Hi, Carolyn! My boyfriend and I live together and have decided to spend our lives together. We both are unhappy in our current jobs and want to live in a different area to have a different kind of lifestyle. We both agreed that he would look for a new job and once he found one, we would move together and I would find a job in that area.

The problem is that he’s had two job possibilities fall through and now he’s lost all motivation.

I have tried to give him some suggestions, but he’s just not doing them and I’m not sure why. I’m trying to be supportive, understanding and patient because I know it’s a lot of pressure for him. Is there anything I can say to him that will express my frustration in our holding pattern without making him feel bad about himself? – Anonymous

By your account, you’re saying plenty. What you don’t specify is what you’re doing on the “supportive, understanding and patient” front. Do you genuinely understand his frustration, or support the break he’s taking?

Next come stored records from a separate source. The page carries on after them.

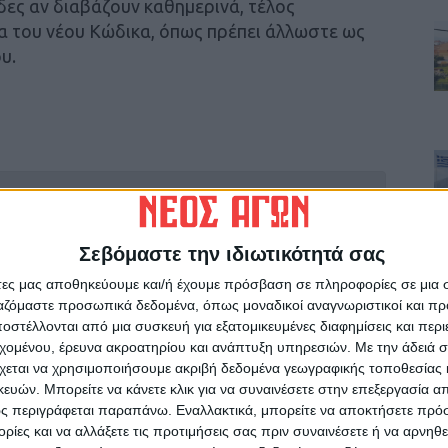
δες αν διαβάζουν καθημερινά, τέλος
να του νέου Κώδικα, όπως πρέπει άλλωστε ως
υ.
ρίδα ΝΕΟΣ ΑΓΩΝ στο Google News!
οχή της Καρδίτσας και ευρύτερα της Θεσσαλίας
Σεβόμαστε την ιδιωτικότητά σας
άτες μας αποθηκεύουμε και/ή έχουμε πρόσβαση σε πληροφορίες σε μια
ργαζόμαστε προσωπικά δεδομένα, όπως μοναδικοί αναγνωριστικοί και 
ΕΠΟΜΕΝΟ ΑΡΘΡΟ
στέλλονται από μια συσκευή για εξατομικευμένες διαφημίσεις και περ
Θα χρειαστεί νέα χρηματοδότηση για παιδικές
εχομένου, έρευνα ακροατηρίου και ανάπτυξη υπηρεσιών.
Με την άδειά σα
χαρές σε κοινότητες
χεται να χρησιμοποιήσουμε ακριβή δεδομένα γεωγραφικής τοποθεσίας 
ών. Μπορείτε να κάνετε κλικ για να συναινέσετε στην επεξεργασία απ
ς περιγράφεται παραπάνω. Εναλλακτικά, μπορείτε να αποκτήσετε πρό
ίες και να αλλάξετε τις προτιμήσεις σας πριν συναινέσετε ή να αρνηθεί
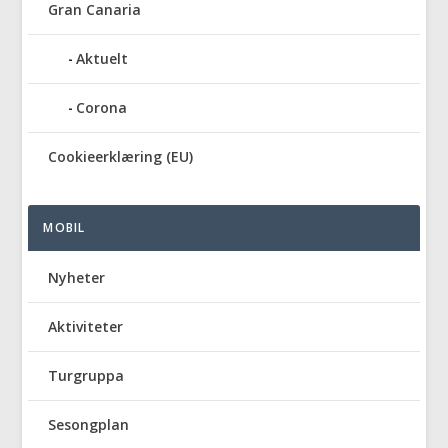
Gran Canaria
Aktuelt
Corona
Cookieerklæring (EU)
MOBIL
Nyheter
Aktiviteter
Turgruppa
Sesongplan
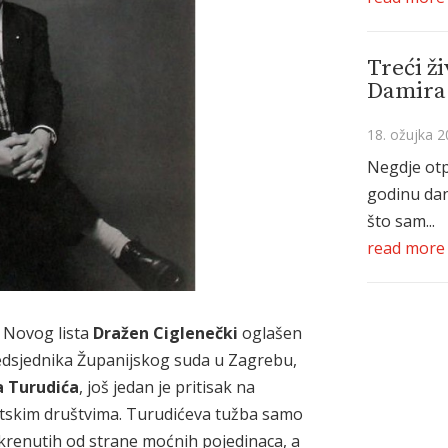
Treći ži
Damira 
18. ožujka 2
Negdje otp
godinu da
što sam...
read more
 Novog lista
Dražen Ciglenečki
oglašen
edsjednika Županijskog suda u Zagrebu,
a Turudića
, još jedan je pritisak na
tskim društvima. Turudićeva tužba samo
renutih od strane moćnih pojedinaca, a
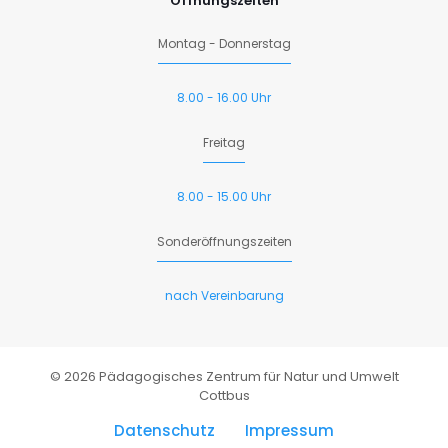
Öffnungszeiten
Montag - Donnerstag
8.00 - 16.00 Uhr
Freitag
8.00 - 15.00 Uhr
Sonderöffnungszeiten
nach Vereinbarung
© 2026 Pädagogisches Zentrum für Natur und Umwelt
Cottbus
Datenschutz
Impressum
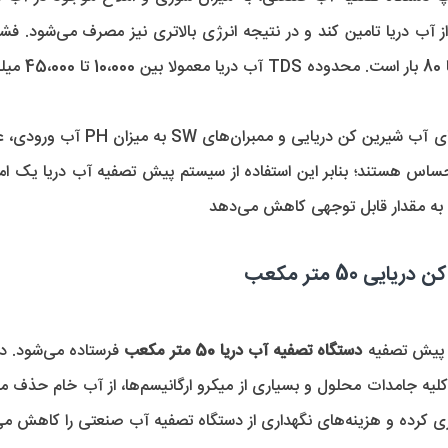
 50 متر مکعب
 پیش تصفیه 
دستگاه تصفیه آب دریا 50 متر مکعب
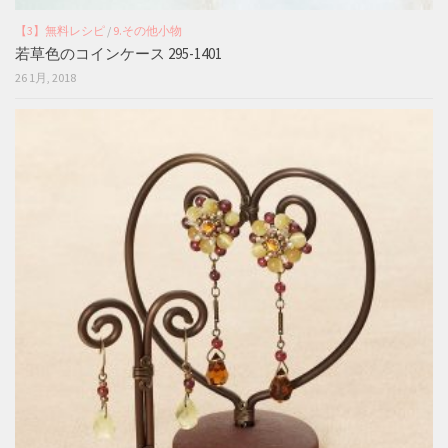
【3】無料レシピ
/
9.その他小物
若草色のコインケース 295-1401
26 1月, 2018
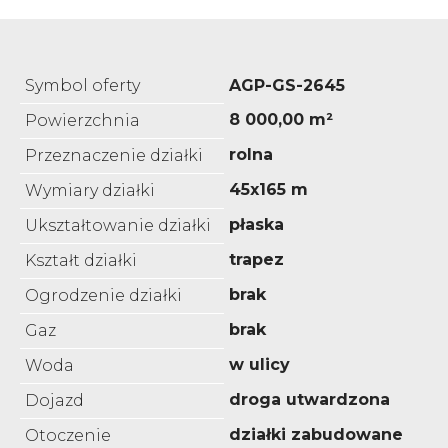
Symbol oferty
AGP-GS-2645
8 000,00 m²
Powierzchnia
rolna
Przeznaczenie działki
45x165 m
Wymiary działki
płaska
Ukształtowanie działki
trapez
Kształt działki
brak
Ogrodzenie działki
brak
Gaz
w ulicy
Woda
droga utwardzona
Dojazd
działki zabudowane
Otoczenie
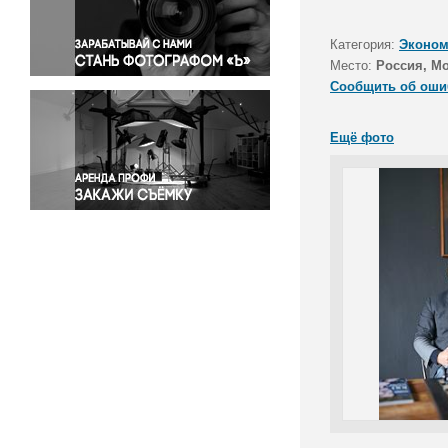
Правосудие
Происшествия и конфликты
Категория:
Эконом
Религия
Место:
Россия, М
Сообщить об оши
Светская жизнь
Спорт
Ещё фото
Экология
Экономика и бизнес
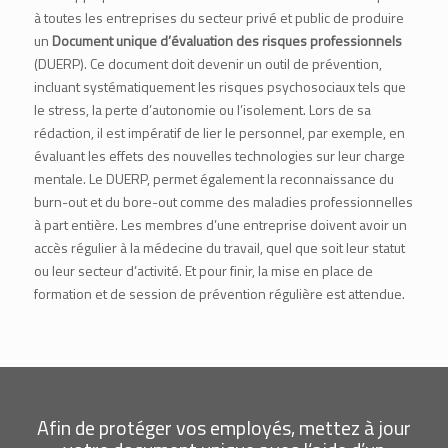
à toutes les entreprises du secteur privé et public de produire
un
Document unique d’évaluation des risques professionnels
(DUERP). Ce document doit devenir un outil de prévention,
incluant systématiquement les risques psychosociaux tels que
le stress, la perte d’autonomie ou l’isolement. Lors de sa
rédaction, il est impératif de lier le personnel, par exemple, en
évaluant les effets des nouvelles technologies sur leur charge
mentale. Le DUERP, permet également la reconnaissance du
burn-out et du bore-out comme des maladies professionnelles
à part entière. Les membres d’une entreprise doivent avoir un
accès régulier à
la médecine du travail
, quel que soit leur statut
ou leur secteur d’activité. Et pour finir, la mise en place de
formation et de session de prévention régulière est attendue.
Afin de protéger vos employés, mettez à jour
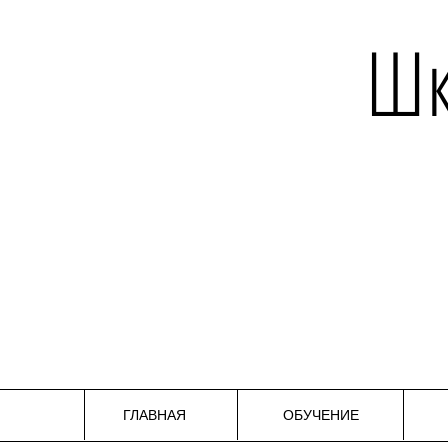
Шк
ГЛАВНАЯ
ОБУЧЕНИЕ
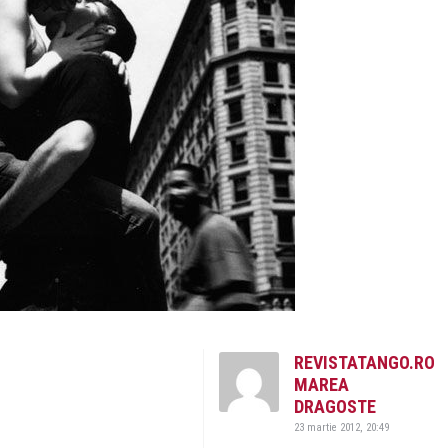
REVISTATANGO.RO
MAREA
DRAGOSTE
23 martie 2012, 20:49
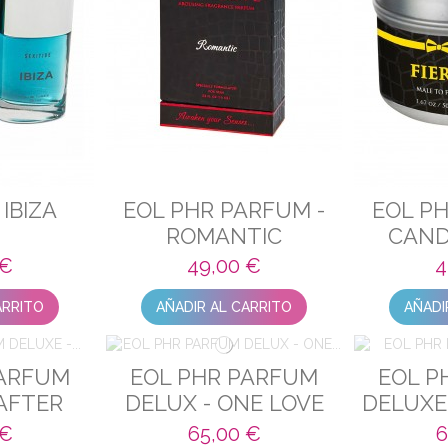
IBIZA
EOL PHR PARFUM -
EOL P
ROMANTIC
CAND
F
 €
49,00 €
4
ARRITO
AÑADIR AL CARRITO
AÑADI
PARFUM
EOL PHR PARFUM
EOL P
 AFTER
DELUX - ONE LOVE
DELUXE
K
 €
65,00 €
6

You are in a difficult spot. The way out of that spot, though, is rarely to find just the right way to goose the person who holds the reins.

Instead, your good humor and his depend on your finding something you can do independently to advance your collective cause.

The first is giving him a chance to say he changed his mind on the move, or is torn. It happens.

Second thing: Give him the break he’s apparently taking whether you give your blessing or not. If he’s going to quit trying, then the break might as well be restorative – and it won’t be if inaction chooses him, or if guilt dogs him throughout.

Next, list ways you can advance the cause of your own happiness besides wait for or prod your boyfriend to get a job. It’s the rare person under pressure who wouldn’t benefit from having one source of that pressure be productively distracted by something else.